This third prong is the "salary threshold" test. Its predominant rationale has been to serve as a proxy for an employee's status as a bona fide executive, administrator or professional. The idea is that an employee truly charged with those duties would likely have a salary commensurate with those duties.

The Overtime Saga

In 2004, DOL issued an overtime rule that substantially simplified the duties prong of the test and set a salary threshold of $23,660. It also introduced a "highly compensated employee" salary threshold for employees who perform at least some white collar duties.

In 2016, DOL issued an ambitious rule that would have raised the salary threshold to $47,476. It would have also included, for the first time, an automatic-update mechanism. That rule, however, was held invalid by a federal district court on grounds that the salary threshold was too high and, thus, contrary to the statue – it swallowed up millions of workers who indeed performed executive, administrative and professional functions. The court also held that the automatic-update mechanism was unlawful.

In 2019, DOL issued a more moderate overtime rule. That rule promulgated the current $35,568 threshold. Essentially, it used the same methodology as the 2004 rule and simply updated it for inflation. The 2019 rule did not provide for automatic updates.

The Newly Proposed Rule

On Aug. 30, 2023, DOL announced a proposed overtime rule. It has yet to be officially published in the Federal Register but will be soon. Once that occurs, the 60-day period for filing public comments will begin.

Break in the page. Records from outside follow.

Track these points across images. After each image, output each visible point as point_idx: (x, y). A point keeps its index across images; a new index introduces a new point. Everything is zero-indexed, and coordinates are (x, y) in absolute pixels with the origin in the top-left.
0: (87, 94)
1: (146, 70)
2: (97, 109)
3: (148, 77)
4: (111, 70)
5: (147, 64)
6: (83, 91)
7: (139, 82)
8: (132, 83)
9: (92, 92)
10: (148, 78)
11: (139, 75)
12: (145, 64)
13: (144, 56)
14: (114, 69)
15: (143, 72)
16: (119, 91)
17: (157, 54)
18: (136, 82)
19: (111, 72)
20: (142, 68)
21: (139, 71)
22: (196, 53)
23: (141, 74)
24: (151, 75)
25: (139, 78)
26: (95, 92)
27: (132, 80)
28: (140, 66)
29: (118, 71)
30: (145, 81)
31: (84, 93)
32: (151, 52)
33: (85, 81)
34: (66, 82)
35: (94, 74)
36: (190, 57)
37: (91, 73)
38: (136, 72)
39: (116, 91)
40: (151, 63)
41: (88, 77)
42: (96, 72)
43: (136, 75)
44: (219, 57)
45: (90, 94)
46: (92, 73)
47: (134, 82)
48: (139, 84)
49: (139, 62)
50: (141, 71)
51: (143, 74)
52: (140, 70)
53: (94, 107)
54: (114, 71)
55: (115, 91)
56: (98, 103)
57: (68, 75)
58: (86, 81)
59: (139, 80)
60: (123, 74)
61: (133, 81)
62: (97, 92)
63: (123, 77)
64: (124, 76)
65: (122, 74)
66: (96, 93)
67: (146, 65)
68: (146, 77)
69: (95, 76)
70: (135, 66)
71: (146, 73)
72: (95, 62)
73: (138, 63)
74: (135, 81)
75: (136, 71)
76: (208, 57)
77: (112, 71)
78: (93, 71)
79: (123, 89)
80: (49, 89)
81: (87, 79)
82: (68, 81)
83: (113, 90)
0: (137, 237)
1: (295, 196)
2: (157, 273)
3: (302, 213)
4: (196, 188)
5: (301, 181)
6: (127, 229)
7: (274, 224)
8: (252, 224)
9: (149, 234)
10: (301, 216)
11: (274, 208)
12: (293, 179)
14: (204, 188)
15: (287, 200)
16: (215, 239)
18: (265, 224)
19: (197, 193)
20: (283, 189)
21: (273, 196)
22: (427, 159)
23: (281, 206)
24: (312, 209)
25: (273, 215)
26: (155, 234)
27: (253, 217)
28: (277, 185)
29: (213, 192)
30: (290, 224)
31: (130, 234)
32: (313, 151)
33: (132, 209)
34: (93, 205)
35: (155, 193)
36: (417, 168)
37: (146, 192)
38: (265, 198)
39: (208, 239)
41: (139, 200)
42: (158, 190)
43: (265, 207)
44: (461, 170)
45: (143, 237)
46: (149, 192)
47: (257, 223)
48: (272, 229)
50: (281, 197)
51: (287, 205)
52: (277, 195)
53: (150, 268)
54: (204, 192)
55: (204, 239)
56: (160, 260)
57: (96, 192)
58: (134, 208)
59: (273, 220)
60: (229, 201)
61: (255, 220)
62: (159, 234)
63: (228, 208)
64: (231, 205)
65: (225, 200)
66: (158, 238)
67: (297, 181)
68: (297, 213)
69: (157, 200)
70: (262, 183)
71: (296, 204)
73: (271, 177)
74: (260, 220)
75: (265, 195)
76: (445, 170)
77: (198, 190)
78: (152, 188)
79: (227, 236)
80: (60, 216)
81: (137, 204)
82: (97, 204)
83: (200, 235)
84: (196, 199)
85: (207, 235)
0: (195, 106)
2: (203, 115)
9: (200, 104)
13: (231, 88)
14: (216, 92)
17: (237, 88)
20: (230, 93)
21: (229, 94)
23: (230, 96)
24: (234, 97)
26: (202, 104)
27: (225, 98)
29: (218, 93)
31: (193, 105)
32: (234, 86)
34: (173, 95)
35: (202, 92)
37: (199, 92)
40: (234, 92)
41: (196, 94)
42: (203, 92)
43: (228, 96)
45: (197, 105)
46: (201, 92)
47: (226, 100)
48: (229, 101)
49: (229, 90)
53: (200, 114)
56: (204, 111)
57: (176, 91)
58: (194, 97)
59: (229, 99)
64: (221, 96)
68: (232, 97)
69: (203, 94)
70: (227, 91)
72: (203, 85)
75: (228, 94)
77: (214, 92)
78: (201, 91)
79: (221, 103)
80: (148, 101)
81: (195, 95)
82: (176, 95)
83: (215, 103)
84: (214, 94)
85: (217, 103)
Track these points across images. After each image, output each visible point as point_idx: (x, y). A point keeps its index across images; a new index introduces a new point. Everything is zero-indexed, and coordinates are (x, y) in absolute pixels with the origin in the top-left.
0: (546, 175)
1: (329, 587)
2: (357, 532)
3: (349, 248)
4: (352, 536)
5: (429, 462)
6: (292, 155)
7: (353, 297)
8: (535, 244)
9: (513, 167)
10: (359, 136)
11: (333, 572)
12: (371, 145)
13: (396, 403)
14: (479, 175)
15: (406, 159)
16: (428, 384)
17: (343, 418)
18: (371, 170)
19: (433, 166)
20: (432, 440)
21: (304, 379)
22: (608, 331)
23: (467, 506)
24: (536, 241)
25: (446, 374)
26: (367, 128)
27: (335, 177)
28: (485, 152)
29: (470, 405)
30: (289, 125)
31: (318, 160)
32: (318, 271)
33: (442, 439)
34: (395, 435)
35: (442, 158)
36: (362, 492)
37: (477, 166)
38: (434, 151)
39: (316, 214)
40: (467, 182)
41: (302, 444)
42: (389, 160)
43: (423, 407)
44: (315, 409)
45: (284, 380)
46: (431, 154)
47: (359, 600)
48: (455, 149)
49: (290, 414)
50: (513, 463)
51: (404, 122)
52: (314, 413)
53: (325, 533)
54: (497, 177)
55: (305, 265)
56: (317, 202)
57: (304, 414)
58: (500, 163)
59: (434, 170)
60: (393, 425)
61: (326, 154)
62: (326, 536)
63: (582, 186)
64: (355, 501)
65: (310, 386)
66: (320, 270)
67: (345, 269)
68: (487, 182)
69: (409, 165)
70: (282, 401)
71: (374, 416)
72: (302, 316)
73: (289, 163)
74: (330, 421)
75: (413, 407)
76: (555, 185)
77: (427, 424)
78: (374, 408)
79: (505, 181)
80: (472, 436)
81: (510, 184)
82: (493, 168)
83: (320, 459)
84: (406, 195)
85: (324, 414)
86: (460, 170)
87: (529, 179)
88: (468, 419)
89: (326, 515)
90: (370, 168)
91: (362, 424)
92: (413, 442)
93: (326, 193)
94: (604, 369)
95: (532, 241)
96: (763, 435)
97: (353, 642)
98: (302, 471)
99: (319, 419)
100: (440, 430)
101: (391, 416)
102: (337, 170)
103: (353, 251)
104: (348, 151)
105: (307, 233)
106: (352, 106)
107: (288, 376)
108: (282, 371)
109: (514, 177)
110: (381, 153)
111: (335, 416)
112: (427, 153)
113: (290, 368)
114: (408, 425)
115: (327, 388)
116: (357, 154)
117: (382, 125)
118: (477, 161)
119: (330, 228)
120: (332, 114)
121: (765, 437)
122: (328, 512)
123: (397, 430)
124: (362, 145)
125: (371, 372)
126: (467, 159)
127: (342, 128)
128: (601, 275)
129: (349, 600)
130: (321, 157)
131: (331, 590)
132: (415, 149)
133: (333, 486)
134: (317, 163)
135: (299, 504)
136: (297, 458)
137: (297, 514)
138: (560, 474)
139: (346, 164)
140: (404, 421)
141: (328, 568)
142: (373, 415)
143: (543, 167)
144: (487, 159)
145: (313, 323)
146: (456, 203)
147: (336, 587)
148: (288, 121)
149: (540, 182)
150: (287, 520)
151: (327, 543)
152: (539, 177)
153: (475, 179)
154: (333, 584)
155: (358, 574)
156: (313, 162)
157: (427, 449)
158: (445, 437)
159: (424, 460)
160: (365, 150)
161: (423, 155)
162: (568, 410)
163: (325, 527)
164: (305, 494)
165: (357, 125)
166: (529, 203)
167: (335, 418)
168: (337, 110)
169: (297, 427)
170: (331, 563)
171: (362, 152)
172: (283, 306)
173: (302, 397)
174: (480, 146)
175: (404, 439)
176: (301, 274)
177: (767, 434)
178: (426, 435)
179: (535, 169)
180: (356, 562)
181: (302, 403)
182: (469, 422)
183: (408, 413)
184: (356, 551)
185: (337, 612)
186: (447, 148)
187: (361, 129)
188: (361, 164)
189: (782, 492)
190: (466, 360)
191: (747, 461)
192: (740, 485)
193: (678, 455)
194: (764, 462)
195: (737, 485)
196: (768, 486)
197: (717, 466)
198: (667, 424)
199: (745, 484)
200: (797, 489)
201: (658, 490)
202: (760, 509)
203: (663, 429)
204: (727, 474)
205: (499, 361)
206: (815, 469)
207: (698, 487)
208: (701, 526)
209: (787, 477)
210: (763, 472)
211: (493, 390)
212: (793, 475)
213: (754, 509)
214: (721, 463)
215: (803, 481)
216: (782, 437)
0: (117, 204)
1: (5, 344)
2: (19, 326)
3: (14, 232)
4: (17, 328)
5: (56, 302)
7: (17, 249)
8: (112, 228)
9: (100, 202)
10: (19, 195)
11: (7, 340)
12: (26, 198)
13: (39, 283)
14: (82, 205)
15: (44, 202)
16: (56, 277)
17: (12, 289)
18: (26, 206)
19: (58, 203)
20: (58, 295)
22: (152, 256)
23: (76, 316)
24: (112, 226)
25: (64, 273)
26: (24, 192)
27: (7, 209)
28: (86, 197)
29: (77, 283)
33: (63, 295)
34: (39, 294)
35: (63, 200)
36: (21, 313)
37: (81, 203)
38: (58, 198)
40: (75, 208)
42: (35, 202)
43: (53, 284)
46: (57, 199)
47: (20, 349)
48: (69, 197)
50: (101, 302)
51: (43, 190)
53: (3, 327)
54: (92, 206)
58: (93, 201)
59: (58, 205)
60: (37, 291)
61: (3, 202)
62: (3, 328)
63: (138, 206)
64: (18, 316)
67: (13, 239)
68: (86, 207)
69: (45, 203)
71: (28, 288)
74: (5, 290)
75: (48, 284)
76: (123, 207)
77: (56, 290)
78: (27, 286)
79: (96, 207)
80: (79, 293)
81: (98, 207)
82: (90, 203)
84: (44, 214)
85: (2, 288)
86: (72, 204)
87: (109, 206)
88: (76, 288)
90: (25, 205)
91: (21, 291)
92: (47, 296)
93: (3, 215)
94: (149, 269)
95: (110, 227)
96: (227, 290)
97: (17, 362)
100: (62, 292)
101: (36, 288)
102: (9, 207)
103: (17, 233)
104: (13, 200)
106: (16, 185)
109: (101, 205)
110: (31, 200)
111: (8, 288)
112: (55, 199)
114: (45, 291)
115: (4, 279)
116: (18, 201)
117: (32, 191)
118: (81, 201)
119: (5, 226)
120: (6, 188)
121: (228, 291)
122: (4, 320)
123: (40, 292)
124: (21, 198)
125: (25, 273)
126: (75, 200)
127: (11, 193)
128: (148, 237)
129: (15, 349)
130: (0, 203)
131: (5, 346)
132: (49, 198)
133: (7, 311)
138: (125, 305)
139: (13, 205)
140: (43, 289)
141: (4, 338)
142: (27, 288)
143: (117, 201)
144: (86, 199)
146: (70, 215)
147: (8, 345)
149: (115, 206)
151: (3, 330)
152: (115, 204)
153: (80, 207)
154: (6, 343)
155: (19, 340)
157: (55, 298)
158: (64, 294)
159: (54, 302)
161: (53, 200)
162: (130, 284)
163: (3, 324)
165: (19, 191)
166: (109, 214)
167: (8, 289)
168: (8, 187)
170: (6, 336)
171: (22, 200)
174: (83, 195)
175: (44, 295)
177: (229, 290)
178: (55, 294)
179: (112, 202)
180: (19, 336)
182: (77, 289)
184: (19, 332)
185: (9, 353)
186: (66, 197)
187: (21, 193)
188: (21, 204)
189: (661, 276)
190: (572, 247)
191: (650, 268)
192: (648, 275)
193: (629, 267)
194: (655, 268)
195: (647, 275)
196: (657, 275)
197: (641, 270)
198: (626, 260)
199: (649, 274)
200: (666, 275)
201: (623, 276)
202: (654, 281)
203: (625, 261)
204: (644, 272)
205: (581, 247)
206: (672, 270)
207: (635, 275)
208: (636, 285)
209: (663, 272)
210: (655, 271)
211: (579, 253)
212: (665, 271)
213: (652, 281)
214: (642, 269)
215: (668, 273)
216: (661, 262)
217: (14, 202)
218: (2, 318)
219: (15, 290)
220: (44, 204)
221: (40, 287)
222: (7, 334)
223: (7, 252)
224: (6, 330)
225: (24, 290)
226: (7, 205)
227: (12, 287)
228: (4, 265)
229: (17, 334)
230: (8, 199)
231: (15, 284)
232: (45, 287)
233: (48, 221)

The new rule does not revisit the duties test. Its major features are similar to that of the 2016 rule:

  • a substantial increase in the salary threshold, from $35,568 to $55,068
  • a substantial increase in the "highly compensated employee" threshold, from $107,432 to $144,414 (with use of commissions, nondiscretionary bonuses and incentives to cover up to 10 percent)
  • a mechanism for automatic updates every three years to keep pace with inflation

DOL estimates significant effects to employers from the new rule, with 3.65 million workers newly eligible for overtime:

  • "3.4 million workers exempt under the current regulations who earn at least the current weekly salary level of $684 but less than the proposed salary level of $1,059 would, without some intervening action by their employers, become newly entitled to overtime protection under the FLSA."2
  • "[A]n additional 248,900 workers who earn at least $107,432 per year (the current HCE total annual compensation level) and who meet the minimal HCE duties test but not the standard duties test, would, without some intervening action by employers, become eligible for overtime if the HCE total annual compensation level were increased to the proposed level of $143,988 per year."3


Time will tell whether the final rule remains as ambitious as the proposed rule – and whether it will survive any court challenges. In the meantime, employers should prepare for these potential leaps in the minimum salary thresholds. Employers not prepared to give an employee a raise in compensation sufficient to meet the proposed salary thresholds (a raise that could be upward of $375 per week) should review those employees' hours of work to estimate future overtime costs or consider whether their work can be redistributed in a manner to reduce their need for overtime hours. The fluctuating workweek method of paying the newly nonexempt employees overtime also may be a cost-savings option for some employers. Finally, interested employers have an opportunity to submit comments to the DOL on the proposed rule.


1 29 U.S.C. § 213(a)(1).

2 Frequently Asked Questions - NPRM: Defining and Delimiting the Exemptions for Executive, Administrative, Professional, Outside Sales, and Computer Employees.

3 Frequently Asked Questions - NPRM: Defining and Delimiting the Exemptions for Executive, Administrative, Professional, Outside Sales, and Computer Employees.